INFORMATION PROVIDED: Begin

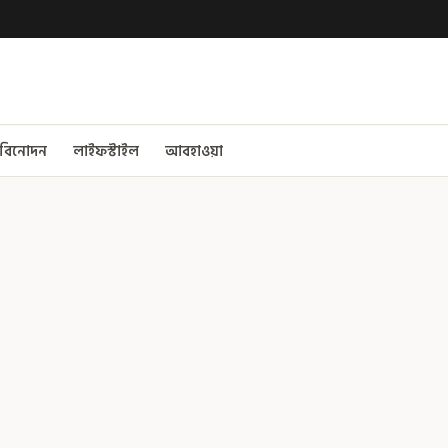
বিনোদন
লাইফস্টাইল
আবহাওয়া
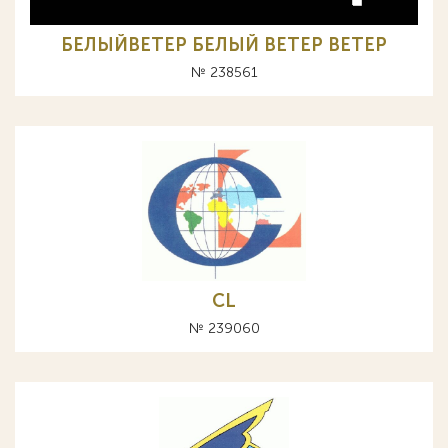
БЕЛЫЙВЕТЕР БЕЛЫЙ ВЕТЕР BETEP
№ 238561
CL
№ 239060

INFORMATION PROVIDED: End

» **ABOUT THIS TASK**: Recast the text lines of all the entries above as one numbered list, omitting any blank lines. Leave the pictures out of the answer.

» **SOLUTION FOR THIS EXERCISE**:
1. বিনোদন
2. লাইফস্টাইল
3. আবহাওয়া
4. БЕЛЫЙВЕТЕР БЕЛЫЙ ВЕТЕР BETEP
5. № 238561
6. CL
7. № 239060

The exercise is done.